Another way that Christianity has contributed to racism is its historic pattern of “othering” groups of people – starting with separating Christians from non-Christians. Either you’re in or you’re out. If you’re in, you are saved, if you are out, you are damned. It’s hard to exaggerate how toxic this belief system has become. It distorts and poisons the relationships between evangelical Christians and everyone else. And then there is the anti-Semitism baked right into the New Testament, in which the Jews are blamed for Jesus’ death… which is false on the face of it, because he was executed by the Romans. In this country, millions upon millions of people have been trained by fundamentalist preachers to see people as either “in” or “out”, and that way of seeing the world is racism’s kissing cousin. But today, following the trajectory that Jesus set for his church, he gets us to see everybody as “in” – everybody is worthy of the unconditional love that is God. If we are all one, as Jesus prayed we’d be, then there is no category of “other” in which to separate and isolate people by religion, race, or anything else. This inclusive kind of Christianity is a force for healing the wound of racism in our hearts and in our society.
A mindful, progressive Christianity helps us see what is, with clear eyes – even if it is hard.
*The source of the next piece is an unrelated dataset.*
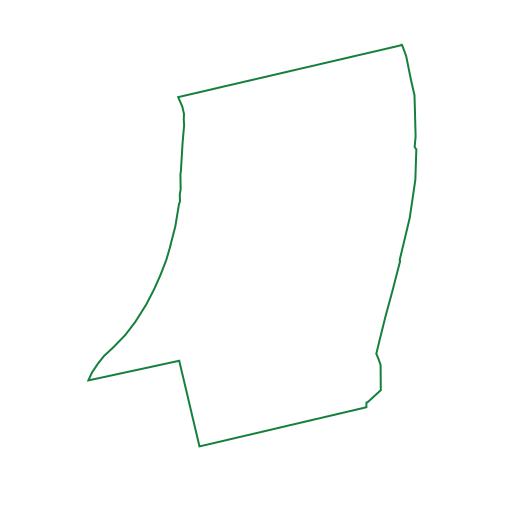 the district of Jarra central, Lower River, Gambia, rotated 257°
{"feature_id": "56634734B6993374345684", "entity_name": "Jarra central", "entity_type": "district", "adm_level": 2, "iso_a3": "GMB", "parent_name": "Gambia", "parent_adm1": "Lower River", "projection": "orthographic", "projection_center": [-15.418, 13.42], "detail": "fine", "context": "isolated", "style": "outline", "palette": "green", "viewbox_px": 512, "rotation_deg": 257, "n_neighbors": 0, "source": "geoboundaries", "source_scale": "gbopen_adm2", "svg_char_len": 989}
<svg xmlns="http://www.w3.org/2000/svg" viewBox="0 0 512 512"><g transform="rotate(257 256 256)"><path d="M428.3,215.9L418.2,217.8L410.7,217.8L405.2,216.3L399.6,215.4L382.4,209.8L355.5,201.9L352.9,200.8L337.6,197.5L335.1,196.4L333.1,195.6L326.0,194.1L323.8,192.6L302.9,184.0L285.0,174.7L285.0,174.8L272.3,167.7L259.2,158.8L250.0,151.9L246.2,149.0L233.5,138.2L218.9,123.5L208.4,110.8L199.4,96.9L192.7,85.3L186.7,77.8L179.3,69.9L173.0,65.0L172.5,64.7L171.2,157.6L138.1,157.8L117.5,157.9L83.2,158.1L83.2,159.1L83.3,197.3L83.3,197.8L83.5,247.9L83.6,274.2L83.8,329.5L85.1,329.8L88.3,330.7L88.7,332.4L97.2,347.4L121.8,352.9L128.8,352.1L133.3,351.3L133.6,351.2L146.2,357.5L169.0,369.1L175.3,372.5L191.3,381.1L202.9,387.1L218.6,395.3L219.6,395.0L258.2,414.2L269.1,418.5L294.4,428.4L323.8,436.2L326.5,435.1L336.5,438.4L370.0,445.2L377.2,446.6L392.5,446.6L417.1,447.3L428.7,445.8L428.8,445.6L428.7,445.6L428.5,332.8L428.4,262.8L428.3,215.9Z" fill="none" stroke="#15803d" stroke-width="2"/></g></svg>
And then our faith gives us inner strength to change those hard things – within ourselves, over time with spiritual practice, and in society, through voting and active civic participation – including participating in the life of our church, which is a vital building-block of democracy. What makes America great is patriotic Americans putting 2023’s rights to 1619’s wrongs. To love our country is to address actively its present reality of racism. And Christianity has much to contribute to this cause. Our work is to see, pray, and act!
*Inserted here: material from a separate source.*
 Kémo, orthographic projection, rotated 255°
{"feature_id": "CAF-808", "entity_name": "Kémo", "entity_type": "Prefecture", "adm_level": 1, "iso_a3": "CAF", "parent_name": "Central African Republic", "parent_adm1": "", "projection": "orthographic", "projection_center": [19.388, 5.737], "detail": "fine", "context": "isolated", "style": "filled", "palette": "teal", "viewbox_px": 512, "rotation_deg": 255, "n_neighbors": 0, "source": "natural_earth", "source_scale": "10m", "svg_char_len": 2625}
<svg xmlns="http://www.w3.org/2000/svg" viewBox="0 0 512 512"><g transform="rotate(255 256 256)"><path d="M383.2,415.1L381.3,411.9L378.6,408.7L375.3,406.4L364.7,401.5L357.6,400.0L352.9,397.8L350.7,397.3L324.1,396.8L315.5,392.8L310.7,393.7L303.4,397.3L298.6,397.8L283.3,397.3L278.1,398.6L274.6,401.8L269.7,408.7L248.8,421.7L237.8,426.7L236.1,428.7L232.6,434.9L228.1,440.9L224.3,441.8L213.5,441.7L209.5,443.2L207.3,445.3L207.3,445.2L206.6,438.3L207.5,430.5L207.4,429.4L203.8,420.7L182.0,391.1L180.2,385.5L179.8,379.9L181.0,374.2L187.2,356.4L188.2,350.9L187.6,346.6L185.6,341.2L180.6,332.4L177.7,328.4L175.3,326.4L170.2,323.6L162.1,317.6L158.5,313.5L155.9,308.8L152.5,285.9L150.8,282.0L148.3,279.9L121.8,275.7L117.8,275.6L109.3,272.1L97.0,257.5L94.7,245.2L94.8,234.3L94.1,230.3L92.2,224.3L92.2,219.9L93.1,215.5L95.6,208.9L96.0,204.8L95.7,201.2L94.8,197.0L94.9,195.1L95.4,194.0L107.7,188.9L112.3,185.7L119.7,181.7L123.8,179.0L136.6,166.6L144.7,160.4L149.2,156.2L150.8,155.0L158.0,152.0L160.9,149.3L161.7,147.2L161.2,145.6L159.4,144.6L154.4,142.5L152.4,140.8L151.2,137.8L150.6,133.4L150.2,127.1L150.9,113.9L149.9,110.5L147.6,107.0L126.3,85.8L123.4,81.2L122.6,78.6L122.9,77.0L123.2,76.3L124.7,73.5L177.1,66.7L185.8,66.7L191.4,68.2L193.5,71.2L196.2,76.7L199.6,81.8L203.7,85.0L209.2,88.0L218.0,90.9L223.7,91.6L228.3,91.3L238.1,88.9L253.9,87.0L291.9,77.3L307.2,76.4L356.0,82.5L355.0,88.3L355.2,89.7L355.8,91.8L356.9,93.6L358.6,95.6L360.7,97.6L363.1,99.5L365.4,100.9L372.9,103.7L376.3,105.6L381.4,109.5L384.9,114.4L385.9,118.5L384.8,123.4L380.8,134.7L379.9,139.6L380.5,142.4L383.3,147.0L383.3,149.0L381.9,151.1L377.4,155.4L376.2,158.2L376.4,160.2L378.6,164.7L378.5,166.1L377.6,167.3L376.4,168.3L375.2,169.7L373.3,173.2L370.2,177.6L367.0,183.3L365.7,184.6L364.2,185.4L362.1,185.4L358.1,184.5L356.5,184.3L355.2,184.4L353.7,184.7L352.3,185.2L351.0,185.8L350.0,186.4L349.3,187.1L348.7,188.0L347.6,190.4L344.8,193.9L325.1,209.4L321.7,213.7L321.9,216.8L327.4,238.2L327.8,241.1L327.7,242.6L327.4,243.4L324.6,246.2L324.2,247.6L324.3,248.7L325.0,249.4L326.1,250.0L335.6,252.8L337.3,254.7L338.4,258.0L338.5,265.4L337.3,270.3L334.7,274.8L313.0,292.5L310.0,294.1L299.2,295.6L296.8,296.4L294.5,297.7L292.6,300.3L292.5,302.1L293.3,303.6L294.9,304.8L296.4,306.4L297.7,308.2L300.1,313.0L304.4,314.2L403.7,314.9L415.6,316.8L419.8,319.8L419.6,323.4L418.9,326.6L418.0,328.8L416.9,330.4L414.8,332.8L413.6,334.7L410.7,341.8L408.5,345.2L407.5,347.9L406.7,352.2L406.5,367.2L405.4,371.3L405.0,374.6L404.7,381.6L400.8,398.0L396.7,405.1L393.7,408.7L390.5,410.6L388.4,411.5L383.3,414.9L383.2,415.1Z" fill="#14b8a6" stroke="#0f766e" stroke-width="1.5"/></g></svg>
A few years ago I was riding the LA Metro and a woman got onto the train and went from seat to seat, begging for money. She was big, she smelled terrible, her clothes were rags – and she was Black. She went up the aisle and into the next train car. Near me on another seat I saw a Black woman who was shaking her head, visibly saddened, grieving aloud to herself after seeing the beggar: “My people. My people.” Her words hit me hard; I felt tears well up in my eyes. It seemed to me that she was upset that the people on the train would think that this begging woman was a typical Black person, representing her people. And I think she was absolutely right to worry that the sight of that begging woman would harden the deep-seated racism of the people in that train car. Myself included. She was grieving the whole weight, the whole burden, of racism’s consequences since 1619. Let us not allow this woman to grieve alone. Let us be in solidarity with her. And with the woman who was begging, as well. Who knows what events in her life resulted in her condition? We need to grieve for “Our people. Our people.” Grieving for all of us, Black, Asian American, Native American, white, Latino/Latina – because all of us bear this weight and burden of racism even today. With faith in the unconditional, boundary-free love who is God, let us lift that burden together and put it behind us forever. Amen!